Choose FastDatasets if…

  • Tags unique to FastDatasets: llm, python, datasets, asyncio.
  • Also covers Model Training, Data & Retrieval.
  • - When you need to generate datasets specifically tailored to improve the performance of LLMs.

When NOT to use FastDatasets

  • - Avoid using if the project does not involve training or fine-tuning LLMs as its primary objective.
  • - If customization and flexibility are critical and your team prefers managing datasets manually for full control over each dataset creation process.

Explore

Sources

Every stat on this page traces to a dated GitHub sync, license file, enrichment field, or trust scan.

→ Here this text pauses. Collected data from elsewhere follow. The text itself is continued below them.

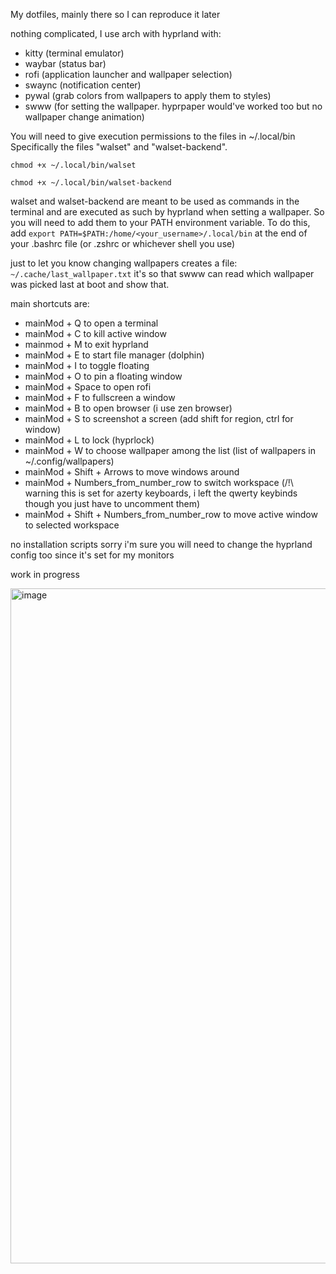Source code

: My dotfiles, mainly there so I can reproduce it later

nothing complicated, I use arch with hyprland with:
- kitty (terminal emulator)
- waybar (status bar)
- rofi (application launcher and wallpaper selection)
- swaync (notification center)
- pywal (grab colors from wallpapers to apply them to styles)
- swww (for setting the wallpaper. hyprpaper would've worked too but no wallpaper change animation)

You will need to give execution permissions to the files in ~/.local/bin
Specifically the files "walset" and "walset-backend".

`chmod +x ~/.local/bin/walset`

`chmod +x ~/.local/bin/walset-backend`

walset and walset-backend are meant to be used as commands in the terminal and are executed as such by hyprland when setting a wallpaper. So you will need to add them to your PATH environment variable.
To do this, add `export PATH=$PATH:/home/<your_username>/.local/bin` at the end of your .bashrc file (or .zshrc or whichever shell you use)

just to let you know changing wallpapers creates a file: `~/.cache/last_wallpaper.txt`
it's so that swww can read which wallpaper was picked last at boot and show that.

main shortcuts are:
- mainMod + Q to open a terminal
- mainMod + C to kill active window
- mainmod + M to exit hyprland
- mainMod + E to start file manager (dolphin)
- mainMod + I to toggle floating
- mainMod + O to pin a floating window
- mainMod + Space to open rofi
- mainMod + F to fullscreen a window
- mainMod + B to open browser (i use zen browser)
- mainMod + S to screenshot a screen (add shift for region, ctrl for window)
- mainMod + L to lock (hyprlock)
- mainMod + W to choose wallpaper among the list (list of wallpapers in ~/.config/wallpapers)
- mainMod + Shift + Arrows to move windows around
- mainMod + Numbers_from_number_row to switch workspace (/!\ warning this is set for azerty keyboards, i left the qwerty keybinds though you just have to uncomment them)
- mainMod + Shift + Numbers_from_number_row to move active window to selected workspace

no installation scripts sorry i'm sure you will need to change the hyprland config too since it's set for my monitors

work in progress

<img width="1920" height="1080" alt="image" src="https://github.com/user-attachments/assets/e29f1fe9-0a81-42e1-ba27-22eba8cc7fd7" />
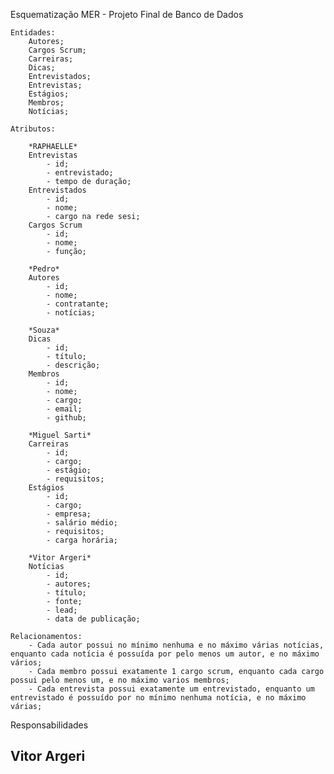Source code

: Esquematização MER - Projeto Final de Banco de Dados

    Entidades:
        Autores;
        Cargos Scrum;
        Carreiras;
        Dicas;
        Entrevistados;
        Entrevistas;
        Estágios;
        Membros;
        Notícias;

    Atributos:

        *RAPHAELLE*
        Entrevistas
            - id;
            - entrevistado;
            - tempo de duração;
        Entrevistados
            - id;
            - nome;
            - cargo na rede sesi;
        Cargos Scrum
            - id; 
            - nome;
            - função;

        *Pedro*
        Autores
            - id;
            - nome;
            - contratante;
            - notícias;
        
        *Souza*
        Dicas
            - id;
            - título;
            - descrição;
        Membros
            - id;
            - nome;
            - cargo;
            - email;
            - github;
        
        *Miguel Sarti*
        Carreiras
            - id;
            - cargo;
            - estágio;
            - requisitos;
        Estágios
            - id;
            - cargo;
            - empresa;
            - salário médio;
            - requisitos;
            - carga horária;
        
        *Vitor Argeri*
        Notícias
            - id;
            - autores;
            - título;
            - fonte;
            - lead;
            - data de publicação;  

    Relacionamentos:
        - Cada autor possui no mínimo nenhuma e no máximo várias notícias, enquanto cada notícia é possuída por pelo menos um autor, e no máximo vários;
        - Cada membro possui exatamente 1 cargo scrum, enquanto cada cargo possui pelo menos um, e no máximo varios membros;
        - Cada entrevista possui exatamente um entrevistado, enquanto um entrevistado é possuído por no mínimo nenhuma notícia, e no máximo várias;

Responsabilidades 

Vitor Argeri
- 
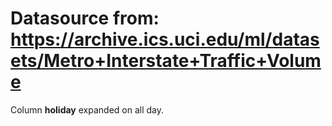 # Datasource from: https://archive.ics.uci.edu/ml/datasets/Metro+Interstate+Traffic+Volume
Column **holiday** expanded on all day.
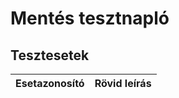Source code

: # Mentés tesztnapló

## Tesztesetek

| Esetazonosító  | Rövid leírás |
| :------------- | :----------- |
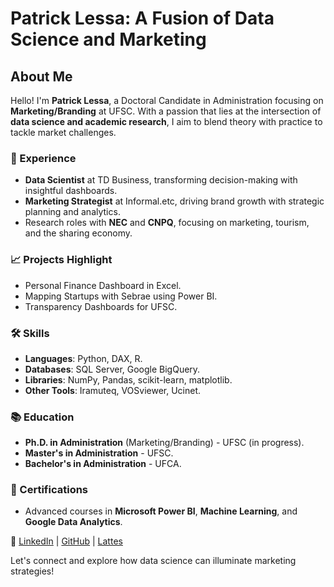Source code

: # Patrick Lessa: A Fusion of Data Science and Marketing

## About Me
Hello! I'm **Patrick Lessa**, a Doctoral Candidate in Administration focusing on **Marketing/Branding** at UFSC. With a passion that lies at the intersection of **data science and academic research**, I aim to blend theory with practice to tackle market challenges.

### 🚀 Experience
- **Data Scientist** at TD Business, transforming decision-making with insightful dashboards.
- **Marketing Strategist** at Informal.etc, driving brand growth with strategic planning and analytics.
- Research roles with **NEC** and **CNPQ**, focusing on marketing, tourism, and the sharing economy.

### 📈 Projects Highlight
- Personal Finance Dashboard in Excel.
- Mapping Startups with Sebrae using Power BI.
- Transparency Dashboards for UFSC.

### 🛠 Skills
- **Languages**: Python, DAX, R.
- **Databases**: SQL Server, Google BigQuery.
- **Libraries**: NumPy, Pandas, scikit-learn, matplotlib.
- **Other Tools**: Iramuteq, VOSviewer, Ucinet.

### 📚 Education
- **Ph.D. in Administration** (Marketing/Branding) - UFSC (in progress).
- **Master's in Administration** - UFSC.
- **Bachelor's in Administration** - UFCA.

### 📜 Certifications
- Advanced courses in **Microsoft Power BI**, **Machine Learning**, and **Google Data Analytics**.

🔗 [LinkedIn](https://www.linkedin.com/in/lessapwb) | [GitHub](https://github.com/lessapwb) | [Lattes](http://lattes.cnpq.br)

Let's connect and explore how data science can illuminate marketing strategies!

GitHub stars on cards: MixEval 254 · FastDatasets 219 (synced Jul 11, 2026).

Common questions

What is the difference between MixEval and FastDatasets?
MixEval: The official evaluation suite and dynamic data release for MixEval.. FastDatasets: A powerful tool for creating high-quality training datasets for Large Language Models (LLMs). See the comparison table for live GitHub stats and shared categories.
When should I choose MixEval over FastDatasets?
Choose MixEval over FastDatasets when Tags unique to MixEval: evaluation, large language model, benchmarking-suite, benchmark; Also covers LLM Frameworks, Inference & Serving, Evaluation & Observability; More GitHub stars (254 vs 219) - visibility, not fit.
When should I choose FastDatasets over MixEval?
Choose FastDatasets over MixEval when Tags unique to FastDatasets: llm, python, datasets, asyncio; Also covers Model Training, Data & Retrieval; - When you need to generate datasets specifically tailored to improve the performance of LLMs.
When should I avoid MixEval?
Last GitHub push was 609 days ago (dormant maintenance, Nov 10, 2024). Validate activity before betting a new project on MixEval. LLM Frameworks: Avoid a framework for a single prompt-and-retrieve call; the abstraction can cost more than it saves. Inference & Serving: Self-hosting rarely beats a hosted API on cost until you have steady, high-volume traffic. Evaluation & Observability: Defer heavyweight eval infra only until you have real traffic - never skip it once users depend on answers.
When should I avoid FastDatasets?
- Avoid using if the project does not involve training or fine-tuning LLMs as its primary objective. - If customization and flexibility are critical and your team prefers managing datasets manually for full control over each dataset creation process.
Is MixEval or FastDatasets more popular on GitHub?
MixEval has more GitHub stars (254 vs 219). Stars measure visibility, not whether either tool fits your constraints.
Are MixEval and FastDatasets open source?
Yes - both are open-source projects on GitHub.
Where can I find alternatives to MixEval or FastDatasets?
GraphCanon lists graph-backed alternatives at MixEval alternatives and FastDatasets alternatives (MixEval markdown twin, FastDatasets markdown twin), ranked by typed relationship edges rather than popularity votes.
Is there a machine-readable version of this comparison?
Yes. The markdown twin at this comparison mirrors this page for agents and LLM crawlers, with the same stats table and FAQ answers.
Which is better maintained, MixEval or FastDatasets?
MixEval: Dormant. FastDatasets: Slowing. Compare maintenance labels, days since push, and release cadence in the trust section below - stars alone do not measure maintenance.
Where are the full trust reports for MixEval and FastDatasets?
GraphCanon publishes per-repo trust reports with dated maintenance, provenance, and scan summaries: MixEval trust report; FastDatasets trust report.